Aim: Reproduce word for word the stretch of the Spark issue update below, from "Posted to issues@spark.apache.org" to "bulk-closed (was: )".

Extract:
You are viewing a plain text version of this content. The canonical link for it is here.
Posted to issues@spark.apache.org by "Hyukjin Kwon (JIRA)" <ji...@apache.org> on 2019/05/21 04:02:25 UTC
[jira] [Updated] (SPARK-23512) Complex operations on Dataframe
corrupts data
[ https://issues.apache.org/jira/browse/SPARK-23512?page=com.atlassian.jira.plugin.system.issuetabpanels:all-tabpanel ]
Hyukjin Kwon updated SPARK-23512:
---------------------------------
Labels: bulk-closed (was: )
> Complex operations on Dataframe corrupts data
> ---------------------------------------------
>
> Key: SPARK-23512
> URL: https://issues.apache.org/jira/browse/SPARK-23512
> Project: Spark
> Issue Type: Bug
> Components: PySpark
> Affects Versions: 2.2.1
> Reporter: Nazarii Bardiuk
> Priority: Major
> Labels: bulk-closed
>
> Next code demonstrates sequence of transformations for a DataFrame that corrupts data
> {code}
> from pyspark import SparkContext, SQLContext, Row
> from pyspark.sql import Window
> from pyspark.sql.functions import explode, lit, count, row_number, col, countDistinct
> ss = SQLContext(SparkContext('local', 'pyspark'))
> diffs = ss.createDataFrame([
> Row(id="1", a=["1"], b=["2"], t="2"),
> Row(id="2", a=["2"], b=["1"], t="1"),
> Row(id="3", a=["1"], b=["4", "3"], t="3"),
> Row(id="3", a=["1"], b=["4", "3"], t="4"),
> Row(id="4", a=["1"], b=["4", "3"], t="3"),
> Row(id="4", a=["1"], b=["4", "3"], t="4")
> ])

Given material:
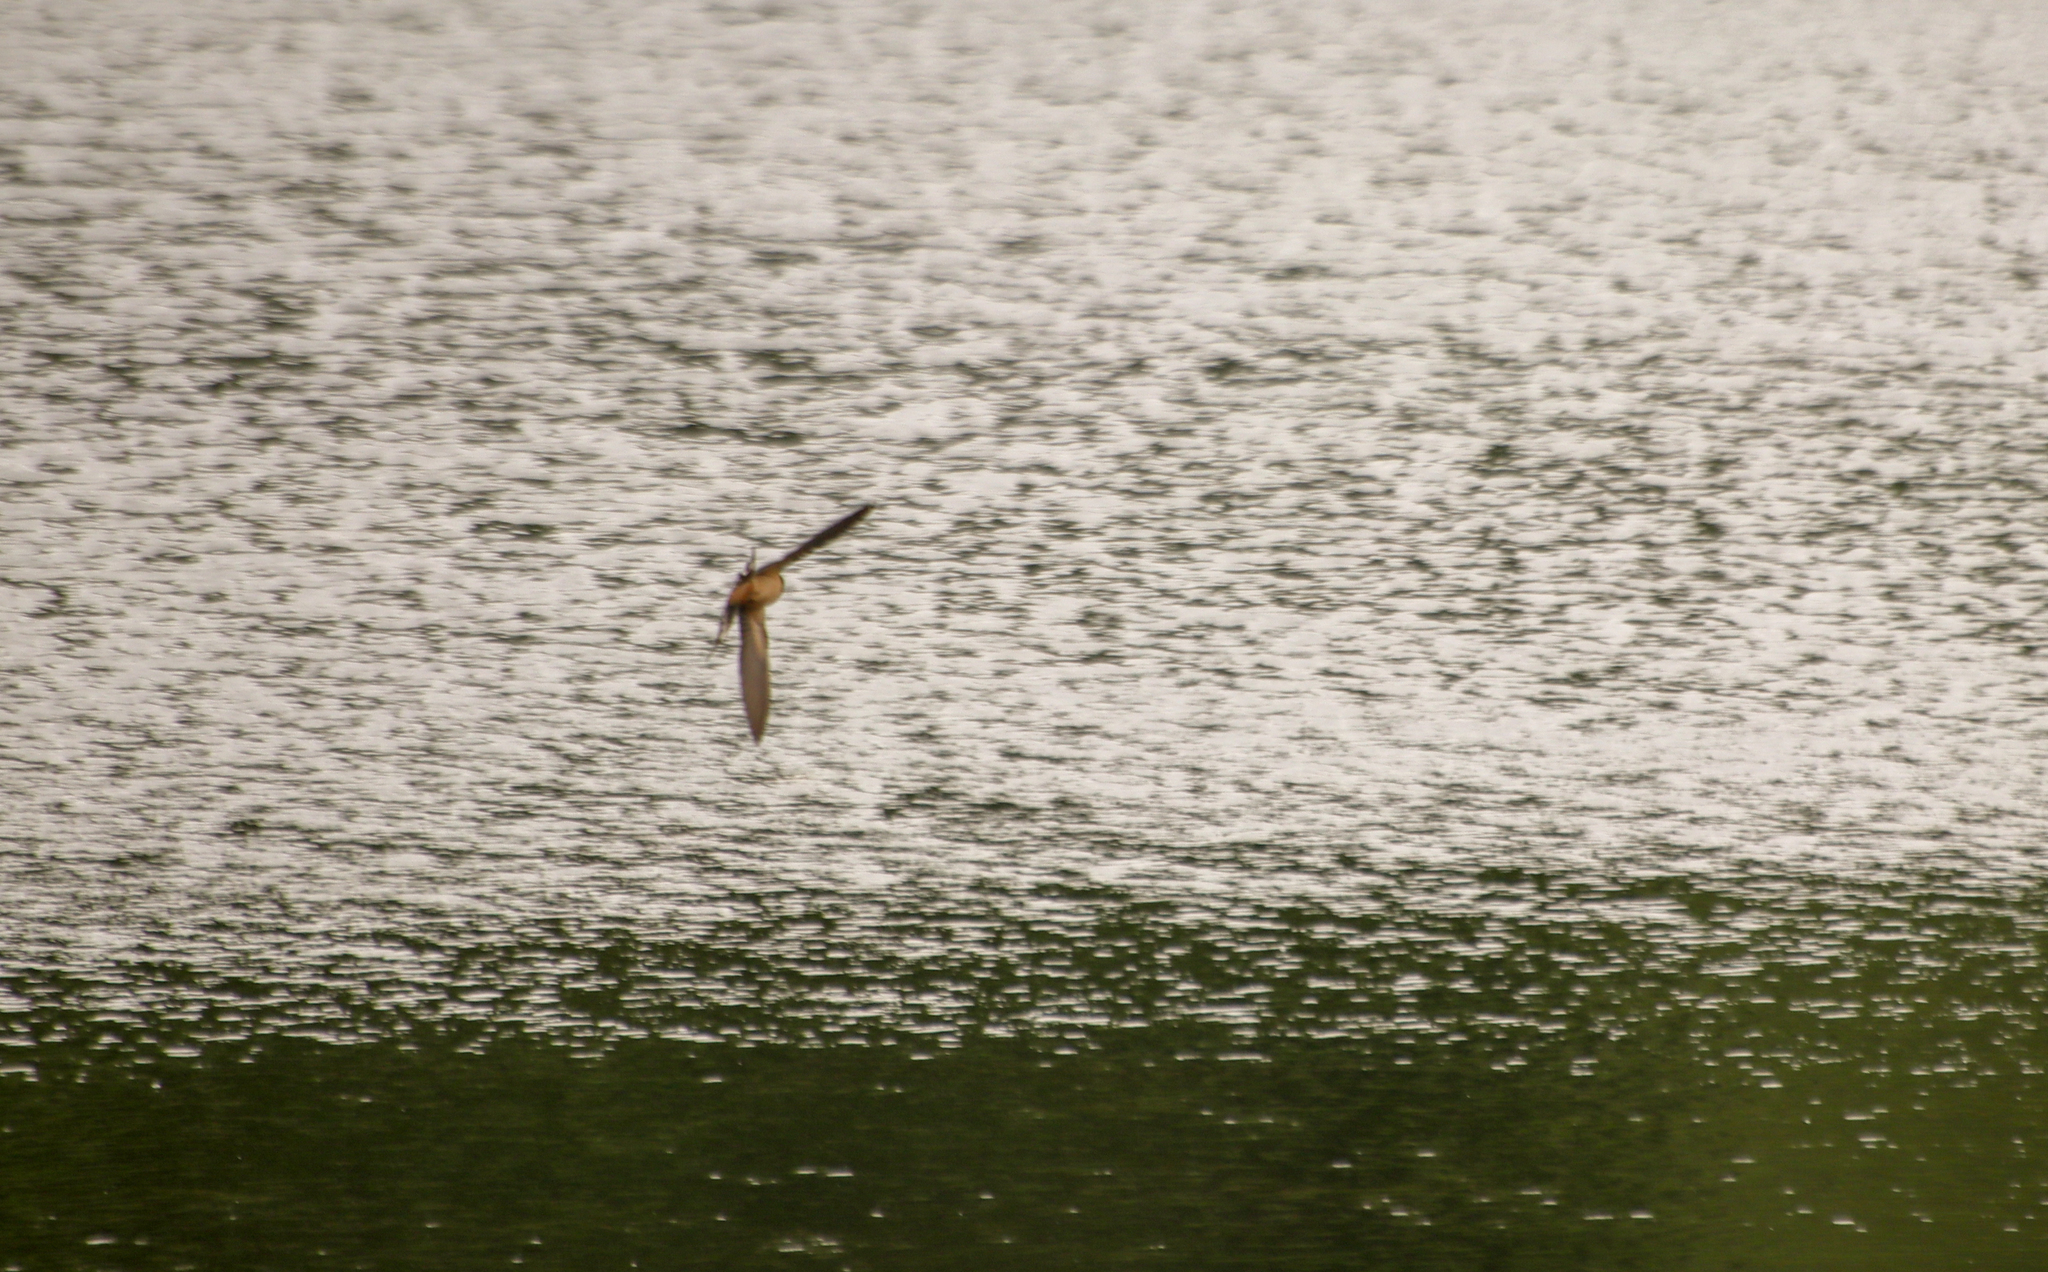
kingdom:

Result of this exercise:
Posted to issues@spark.apache.org by "Hyukjin Kwon (JIRA)" <ji...@apache.org> on 2019/05/21 04:02:25 UTC
[jira] [Updated] (SPARK-23512) Complex operations on Dataframe
corrupts data
[ https://issues.apache.org/jira/browse/SPARK-23512?page=com.atlassian.jira.plugin.system.issuetabpanels:all-tabpanel ]
Hyukjin Kwon updated SPARK-23512:
---------------------------------
Labels: bulk-closed (was: )